YOUR TASK: Make an exact copy of the lines from the one containing "color: #f97316 ->" through the end of the records below, and leave out every picture.

Segment Start: MATERIAL FOR THIS EXERCISE

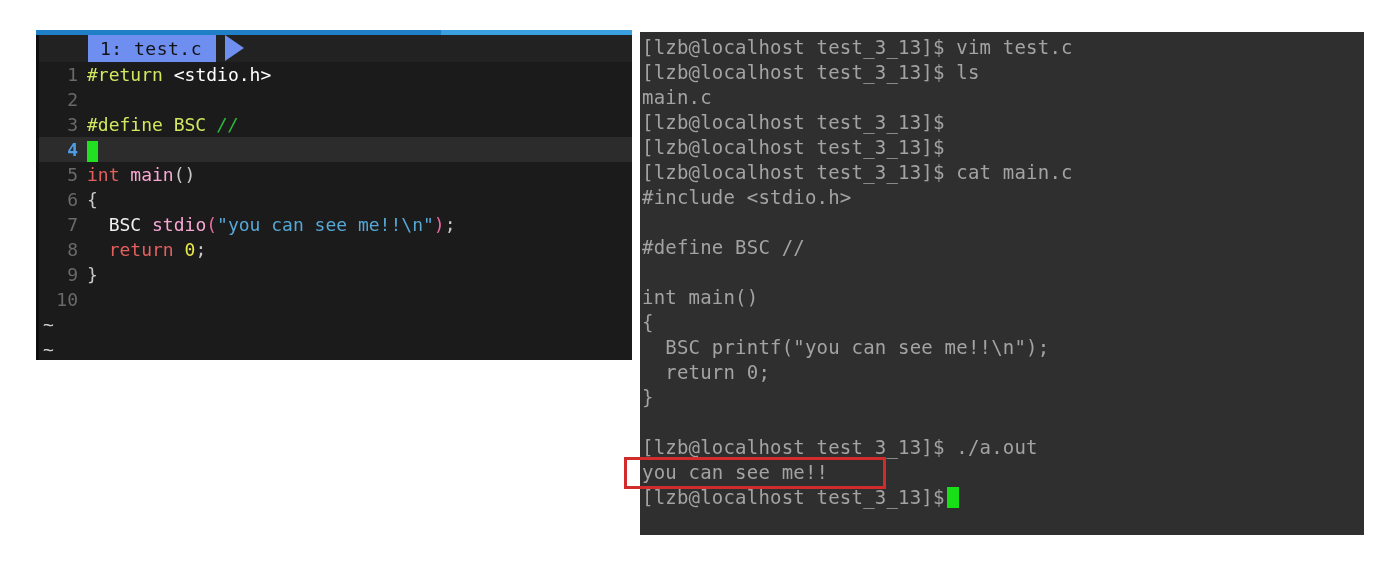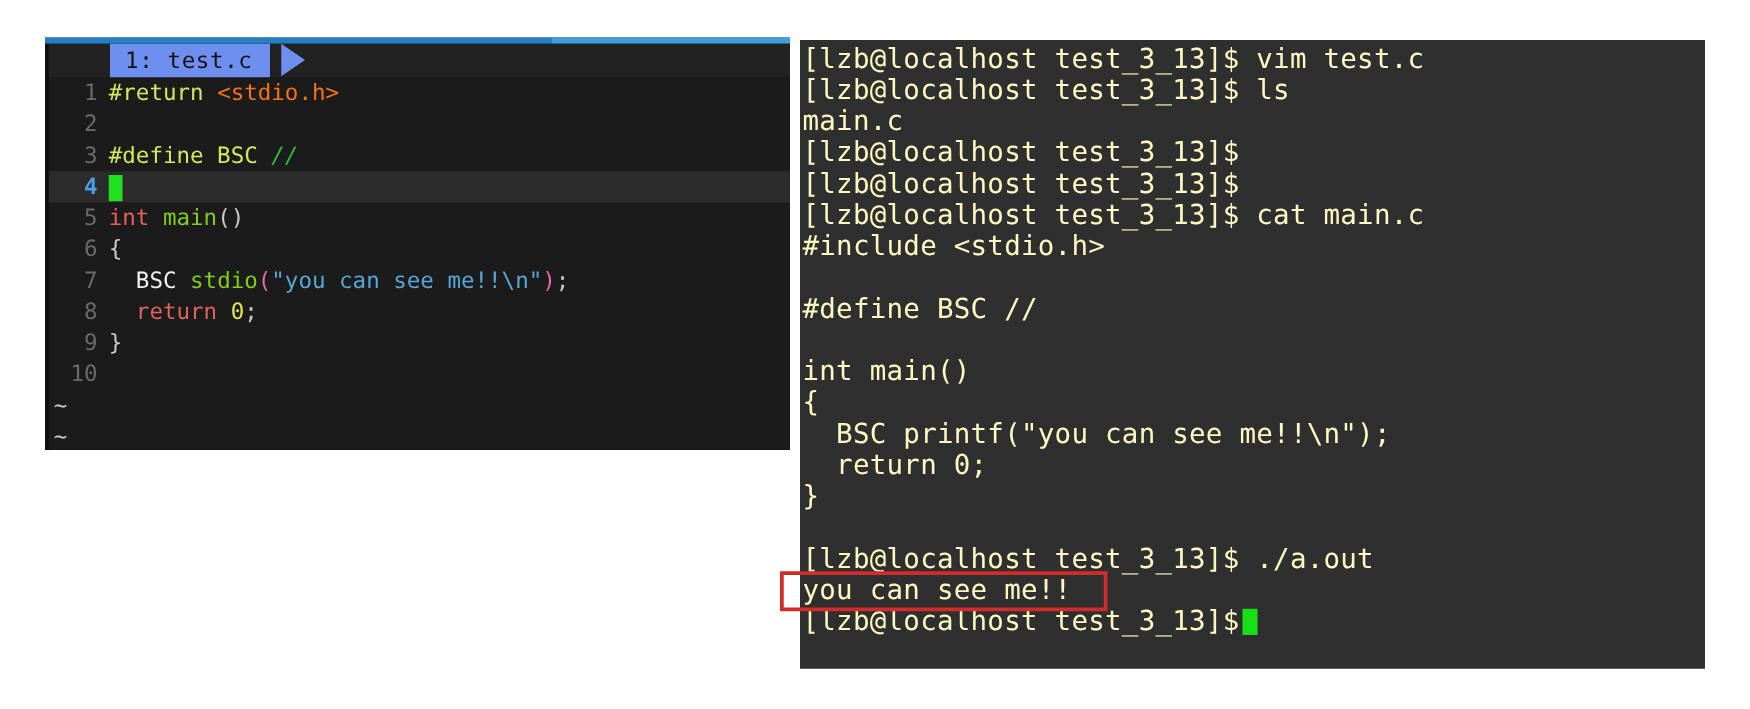"[lzb@localhost test_3_13]$" #terminal-body { color: #fef9c3 -> #a3a3a3; font-size: 22px -> 19px }
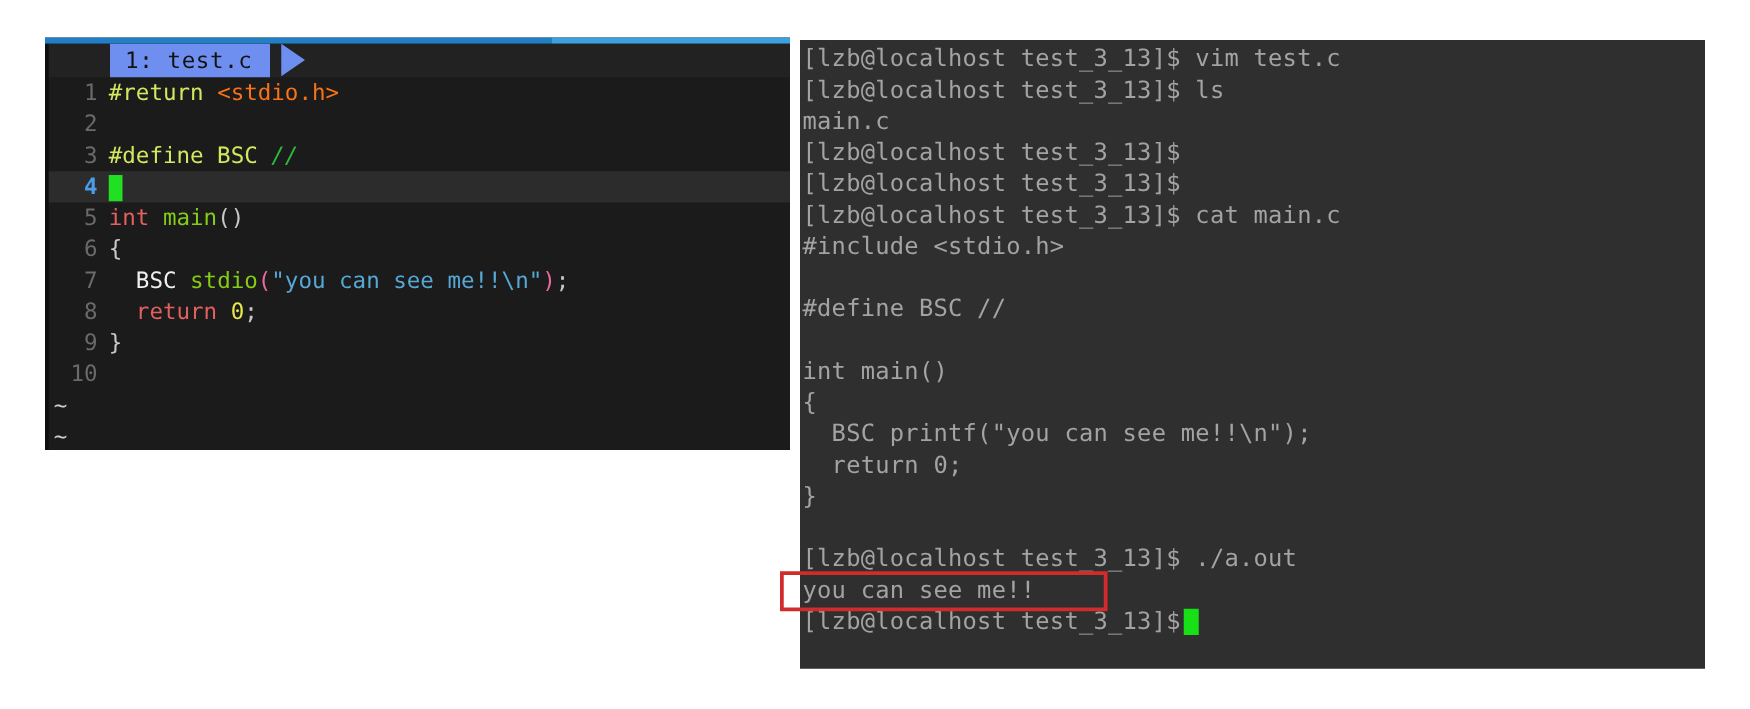"<stdio.h>" .tk-hdr { color: #f97316 -> #ffffff }
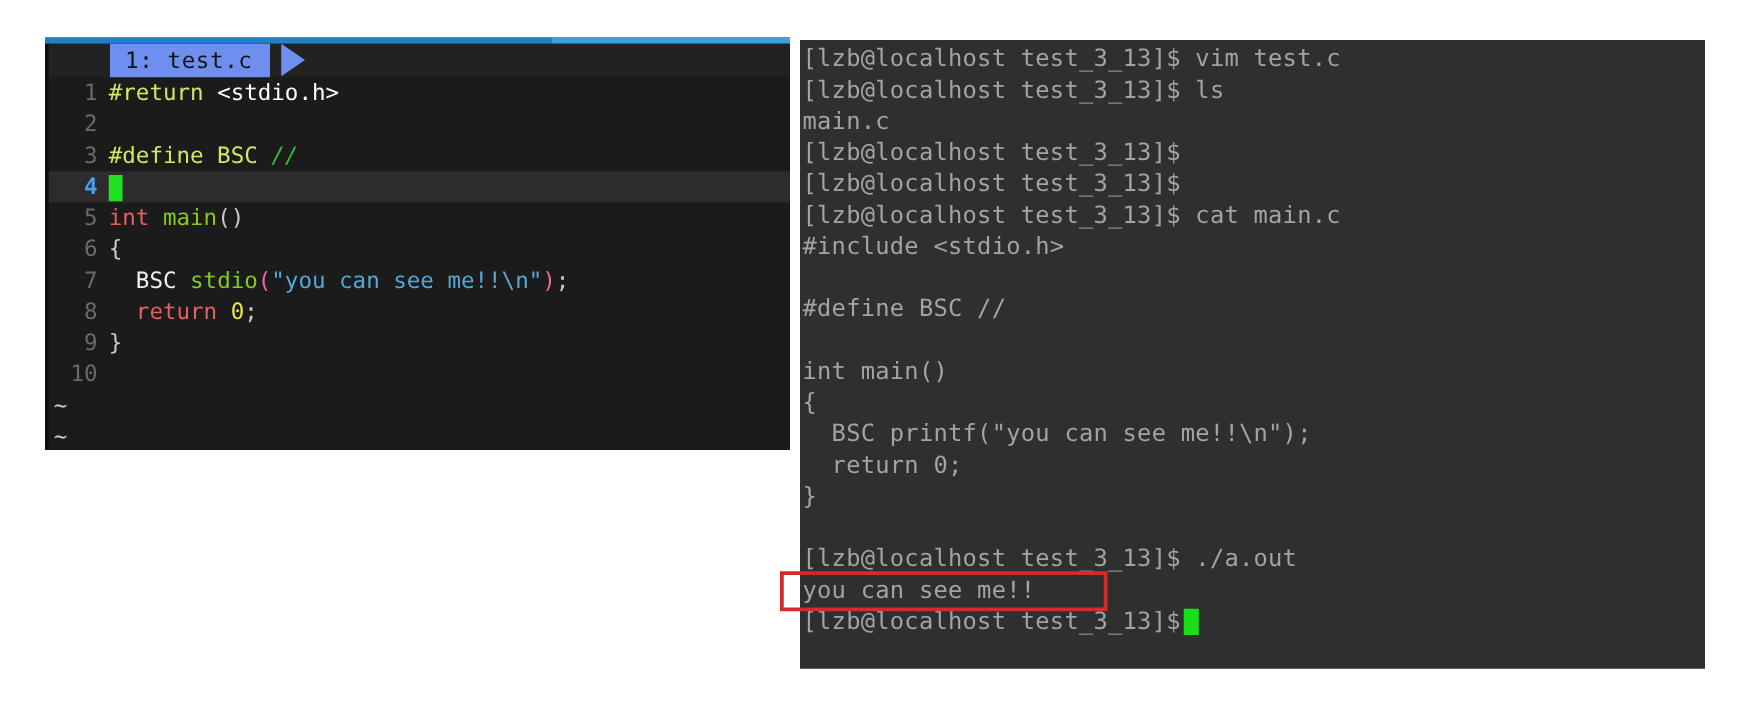"main" .tk-fn { color: #84cc16 -> #f9a8d4 }
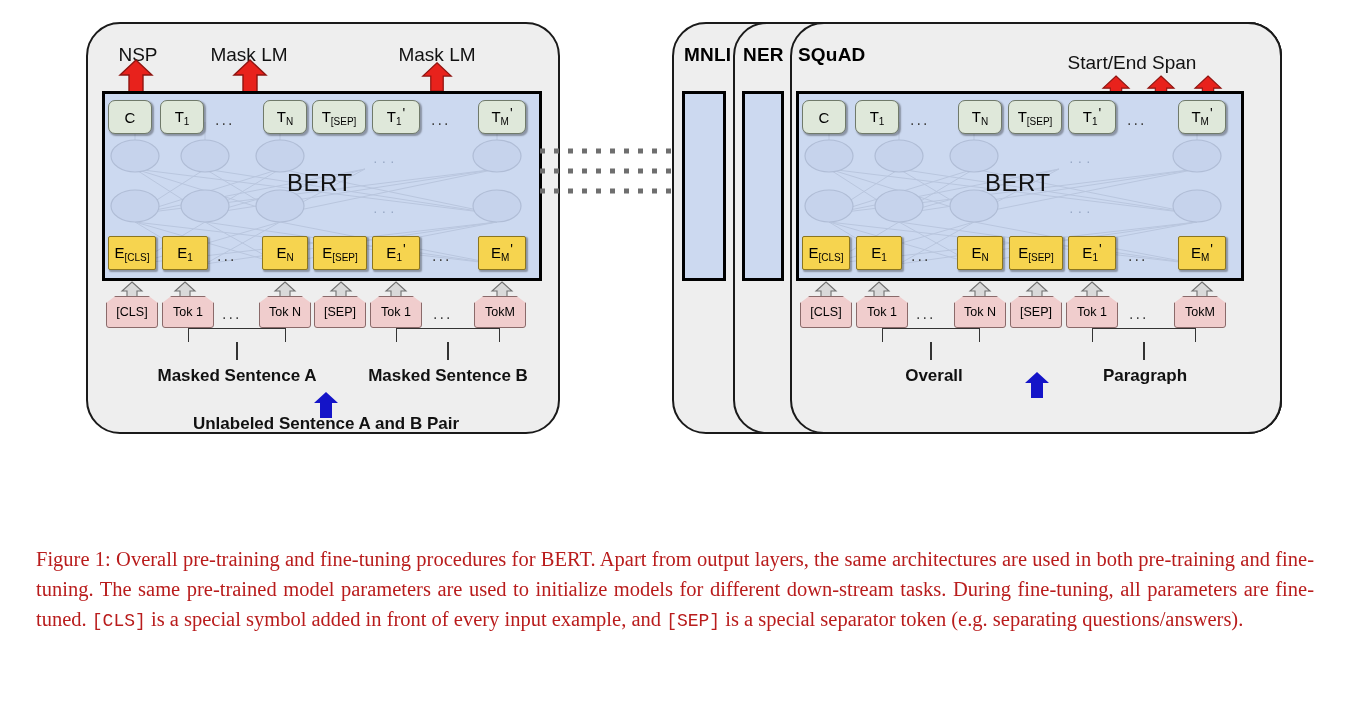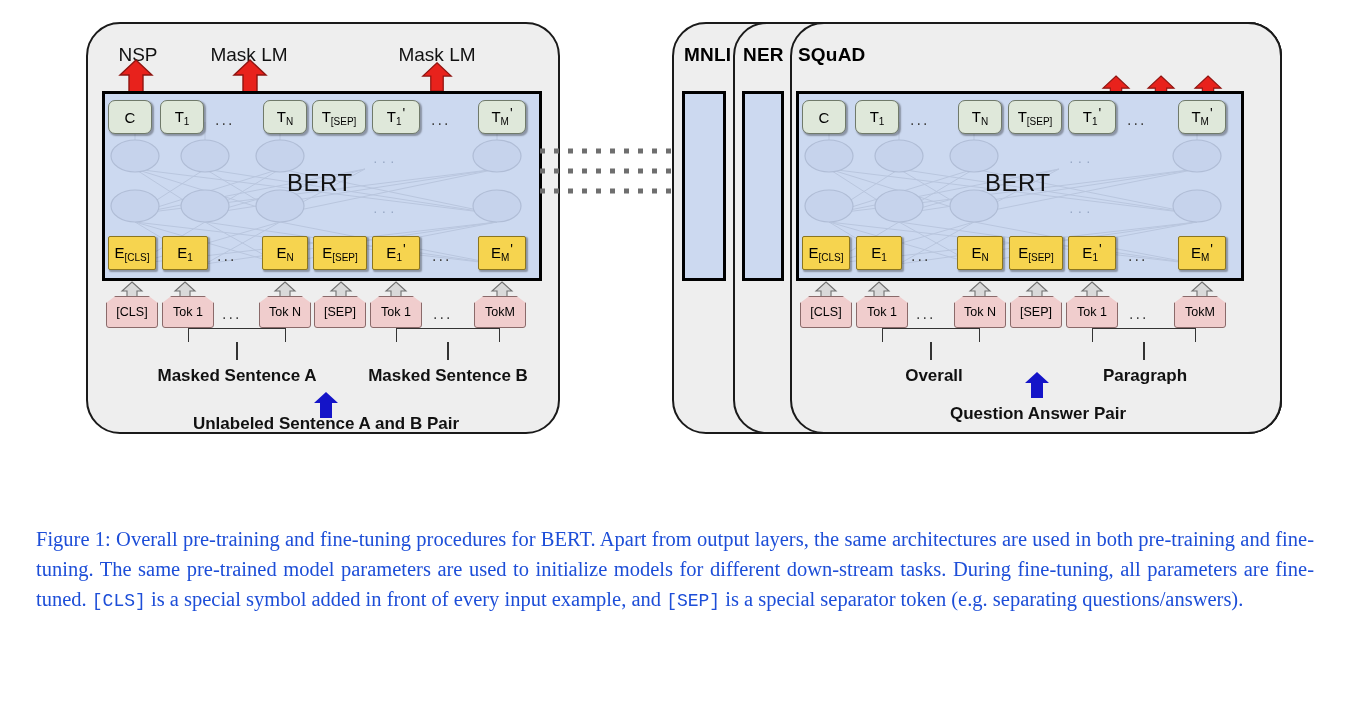"Start/End Span" div.toplabel { html: none -> <div>Start/End Span</div> }
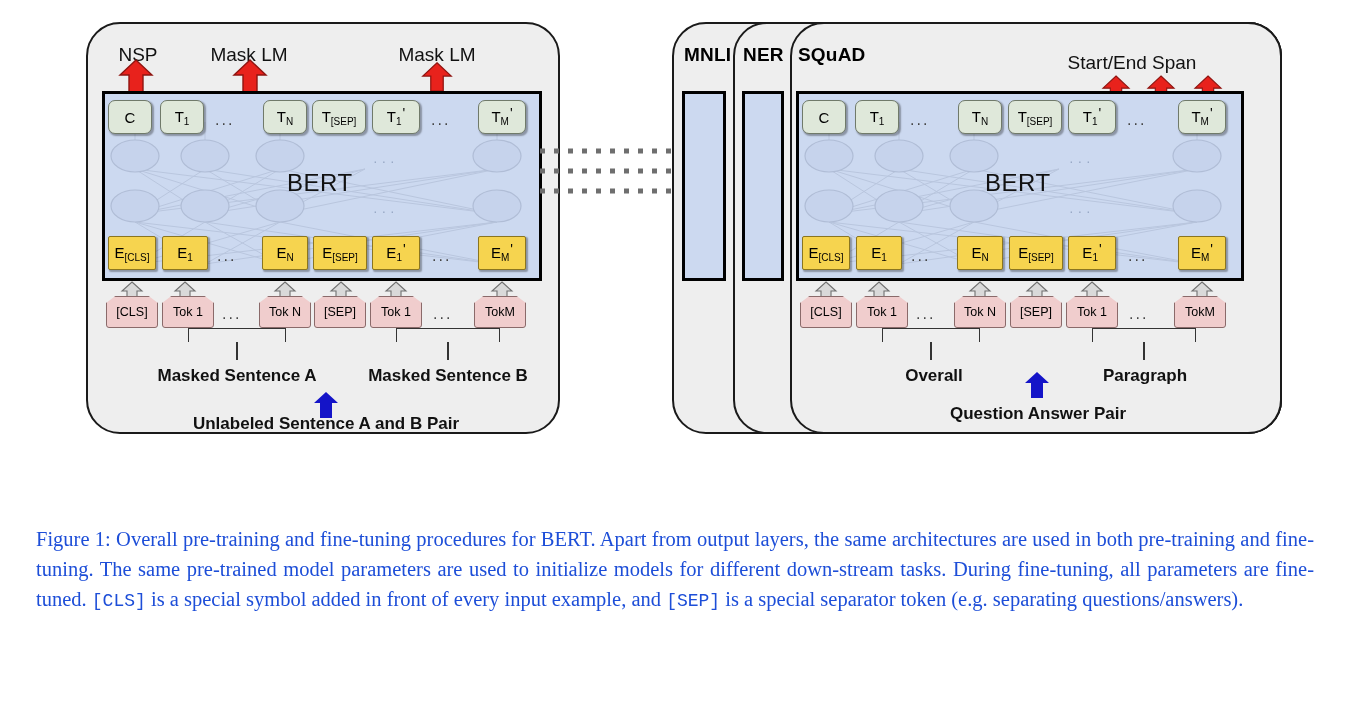"Question Answer Pair" div.undlabel { html: <div>Question Answer Pair</div> -> none }
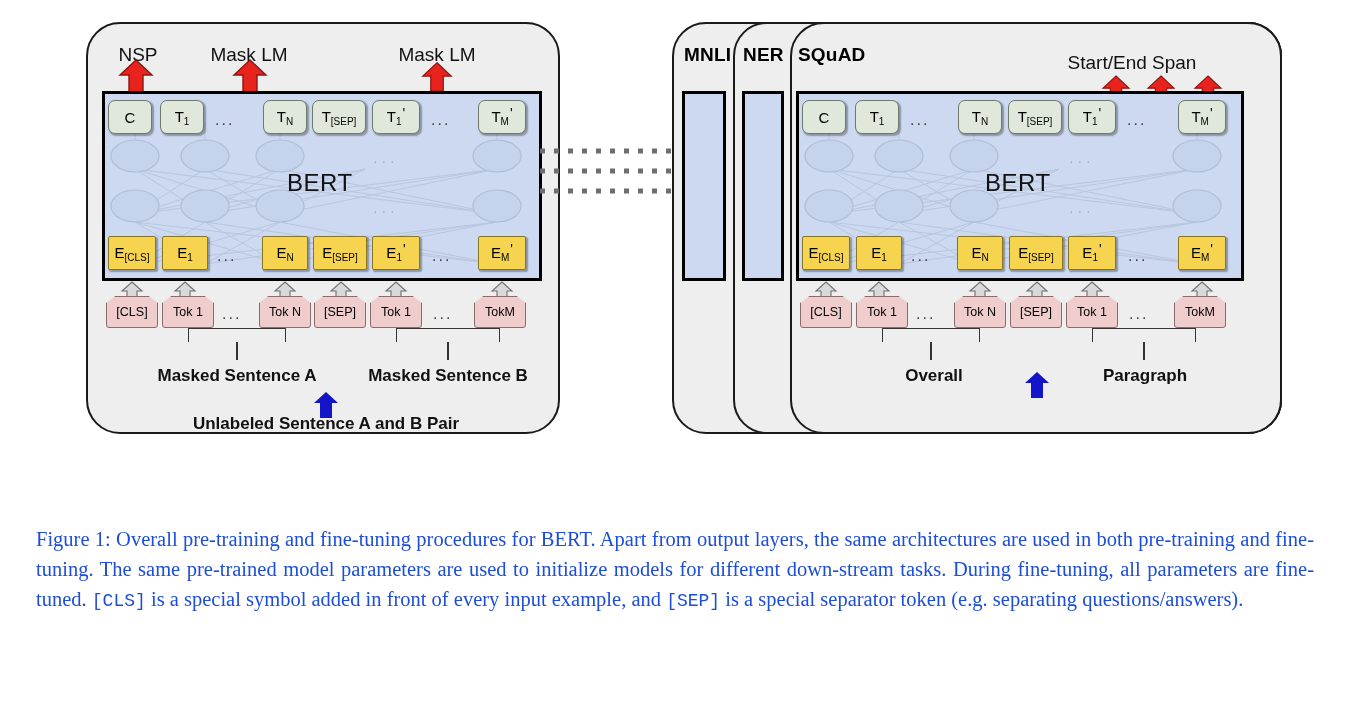"Figure 1: Overall pre-training and" .caption { color: #1d4ed8 -> #b91c1c; top: 524px -> 544px }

Segment End: MATERIAL FOR THIS EXERCISE

REPLY:
"<stdio.h>" .tk-hdr { color: #f97316 -> #ffffff }
"main" .tk-fn { color: #84cc16 -> #f9a8d4 }
"Start/End Span" div.toplabel { html: none -> <div>Start/End Span</div> }
"Question Answer Pair" div.undlabel { html: <div>Question Answer Pair</div> -> none }
"Figure 1: Overall pre-training and" .caption { color: #1d4ed8 -> #b91c1c; top: 524px -> 544px }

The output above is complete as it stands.